We have taken a completely different angle for fermentation by utilising hydrogels
Medicines such as antibiotics have a certain shelf life and require particular storage conditions. The portability of the biofactory to make these molecules makes the hydrogel system especially useful in remote places, without access to refrigeration to store medications.
Published in Nature Communications, the report explains that the new technology would also be a small and compact way to maintain access to several medications and other essential chemicals when there is no access to a pharmacy or a store, like during a military mission or a mission to Mars. Although not quite there yet, the possibilities are promising.
This is the first hydrogel-based system to organise both individual microbes and consortia for in-the-moment production of high-value chemical feedstocks, used for processes such as fuel production, and pharmaceuticals. Products can be produced within a couple of hours to a couple of days.
All UT investigators involved with this research have filed their required financial disclosure forms with the university. Alper and his team have filed a provisional patent and are working with UT’s Office of Technology Commercialisation to license the technology.
Products can be produced within a couple of hours to a couple of days
“We have taken a completely different angle for fermentation by utilising hydrogels,” said Alper, whose research expertise is focused in biotechnology and cellular engineering. “Many of the chemicals, fuels, nutraceuticals and pharmaceuticals we use rely on traditional fermentation technology.”
He explained that their new technology addresses a strong limitation in the fields of synthetic biology and bioprocessing, namely the ability to provide a means for both on-demand and repeated-use production of chemicals and antibiotics from both mono- and co-cultures.
Small molecules to proteins
As a crosslinked polymer, the hydrogel used in this work can be 3D printed or manually extruded.

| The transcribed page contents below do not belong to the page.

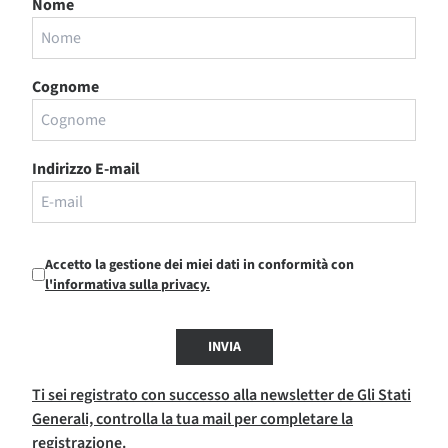
Nome
Cognome
Indirizzo E-mail
Accetto la gestione dei miei dati in conformità con
l'informativa sulla privacy.
INVIA
Ti sei registrato con successo alla newsletter de Gli Stati
Generali, controlla la tua mail per completare la
registrazione.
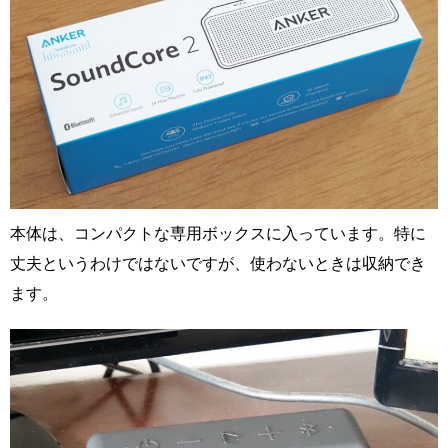
本体は、コンパクトな専用ボックスに入っています。特に
丈夫というわけではないですが、使わないときは収納でき
ます。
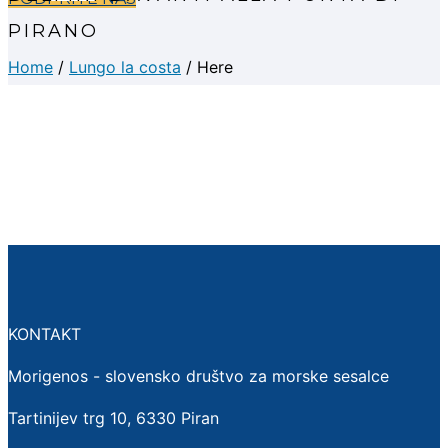
PIRANO
Home
/
Lungo la costa
/ Here
KONTAKT
Morigenos - slovensko društvo za morske sesalce
Tartinijev trg 10, 6330 Piran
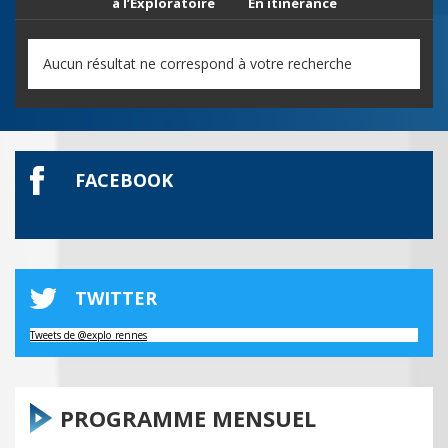
à l’Exploratoire
En itinérance
Aucun résultat ne correspond à votre recherche
FACEBOOK
TWITTER
Tweets de @explo_rennes
PROGRAMME MENSUEL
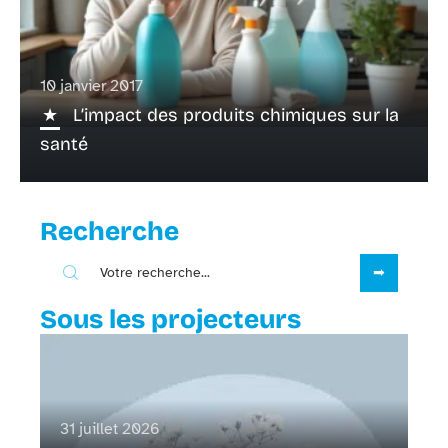
10 janvier 2017
L’impact des produits chimiques sur la
santé
Recherche
Sous les projecteurs
31 juillet 2026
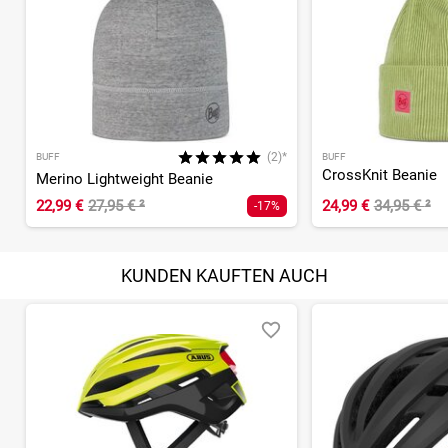
(2)*
BUFF
BUFF
CrossKnit Beanie
Merino Lightweight Beanie
22,99 €
27,95 €
²
24,99 €
34,95 €
²
-17%
KUNDEN KAUFTEN AUCH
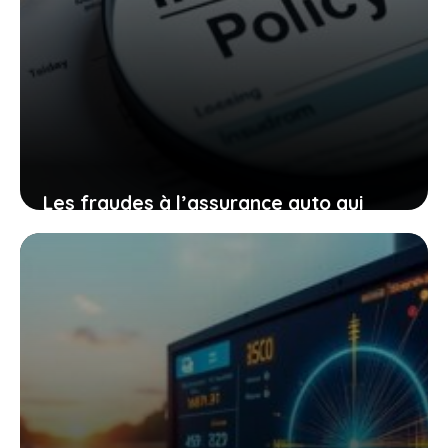
Les fraudes à l’assurance auto qui
explosent : un vrai danger pour votre
contrat et votre sécurité
23 avril 2026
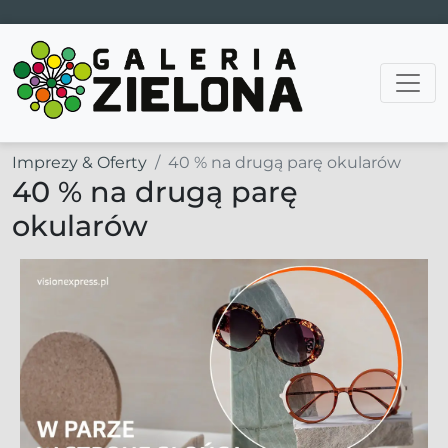
Main Navigation
Imprezy & Oferty
40 % na drugą parę okularów
40 % na drugą parę
okularów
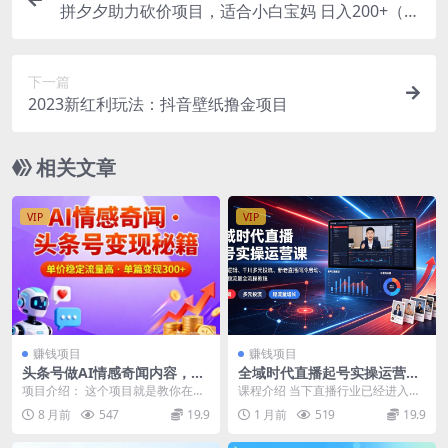
拼夕夕助力砍价项目，适合小白宝妈 日入200+（保
姆级教程，视频教程+素材）
下一篇
2023新红利玩法：抖音壁纸撸金项目
相关文章
VIP
VIP
赚钱项目
赚钱项目
头条号做AI情感奇闻内容，单
全域时代直播起号实操运营课
价稳定流量高，一篇变现300+
｜账号底层逻辑、千川多元投
项目介绍： 这个项目就是教你在头
课程介绍 当下直播行业已经进入全
流、新老直播间冷启动、投放
条号，用AI为中老年群体生成情感
域流量竞争阶段，单纯依靠自然流
8 月前
547
19.9
1 月前
519
19.9
复盘稳流量全流程教程
故事、家庭伦理和...
量很难稳住直播间在...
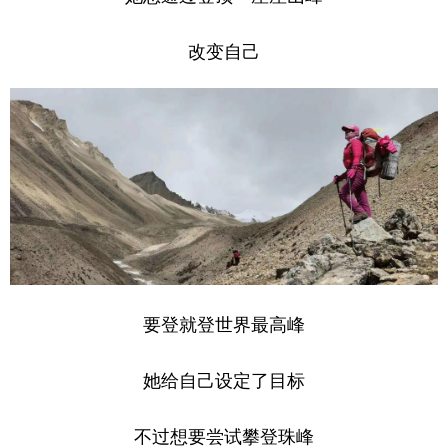
改变自己
要登就登世界最高峰
她给自己设定了目标
不过想要尝试攀登珠峰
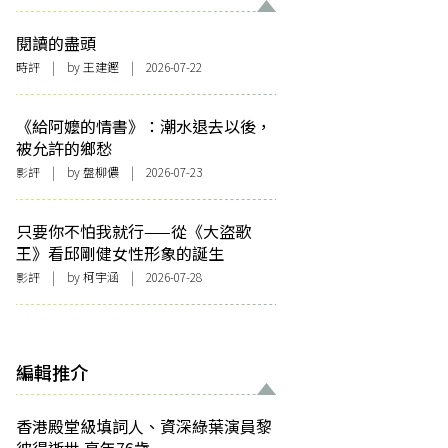
閱讀的盡頭
時評
| by 王建鏗 | 2026-07-22
《給阿嬤的情書》：潮水退去以後，
被允許的鄉愁
影評
| by 盤柳儂 | 2026-07-23
只要你不怕我就行——從《大盜歌
王》看邱剛健女性形象的誕生
影評
| by 柯宇涵 | 2026-07-28
編輯推介
香港殿堂級填詞人、資深綠葉演員黎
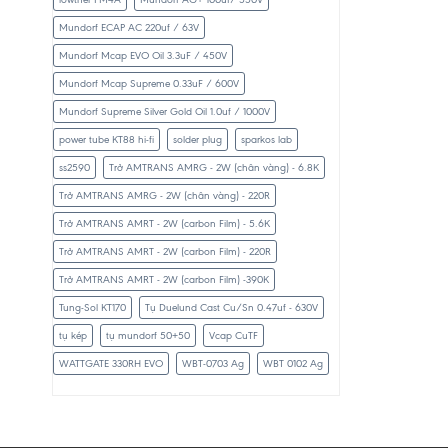
Mundorf ECAP AC 220uf / 63V
Mundorf Mcap EVO Oil 3.3uF / 450V
Mundorf Mcap Supreme 0.33uF / 600V
Mundorf Supreme Silver Gold Oil 1.0uf / 1000V
power tube KT88 hi-fi
solder plug
sparkos lab
ss2590
Trở AMTRANS AMRG - 2W (chân vàng) - 6.8K
Trở AMTRANS AMRG - 2W (chân vàng) - 220R
Trở AMTRANS AMRT - 2W (carbon Film) - 5.6K
Trở AMTRANS AMRT - 2W (carbon Film) - 220R
Trở AMTRANS AMRT - 2W (carbon Film) -390K
Tung-Sol KT170
Tụ Duelund Cast Cu/Sn 0.47uf - 630V
tụ kép
tụ mundorf 50+50
Vcap CuTF
WATTGATE 330RH EVO
WBT-0703 Ag
WBT 0102 Ag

The gel material, along with the cells inside, can flow like a liquid and then harden upon exposure to UV light. Molecularly, the resulting polymer network is large enough for molecules and proteins to move through it, but the space is too small for cells to leak out.
The team also found that by lyophilising, or freeze-drying, the hydrogel system, it can effectively preserve the fermentation capacity of the biofactories until needed in the future. The result of the freeze-drying somewhat resembles an ancient mummy, shrivelled up but well-preserved. To revive the hydrogel and enable the production of the chemical or pharmaceutical, one would simply add water, sugar and/or some other basic nutrients, and the cells will then convert into the product just as effectively as before the preservation process.
Image as seen on Texas University website
One of the novel aspects enabled by this platform is the ability to combine multiple different organisms, called consortia, together in a way that outperforms traditional, large-scale bioreactors. In particular, this system enables a plug-and-play approach to combining and optimising chemical production.
For example, if one set of enzymes works best in the bacteria E. coli, while the other works best in the yeast S. cerevisiae, the two organisms can work together to more efficiently go straight to the product. The research team tested both of these organisms.
This platform has the added benefit of multitasking, keeping different types of cells separated while they grow, preventing one from taking over and killing off the others. Likewise, by testing a range of temperatures, the team was able to control the dynamics of the system, keeping the growth of multiple cell types balanced.
Finally, the team was able to show continuous, repeated use of the system (with yeast cells) over the course of an entire year without a decrease in yields, indicating the sustainability of the process over time.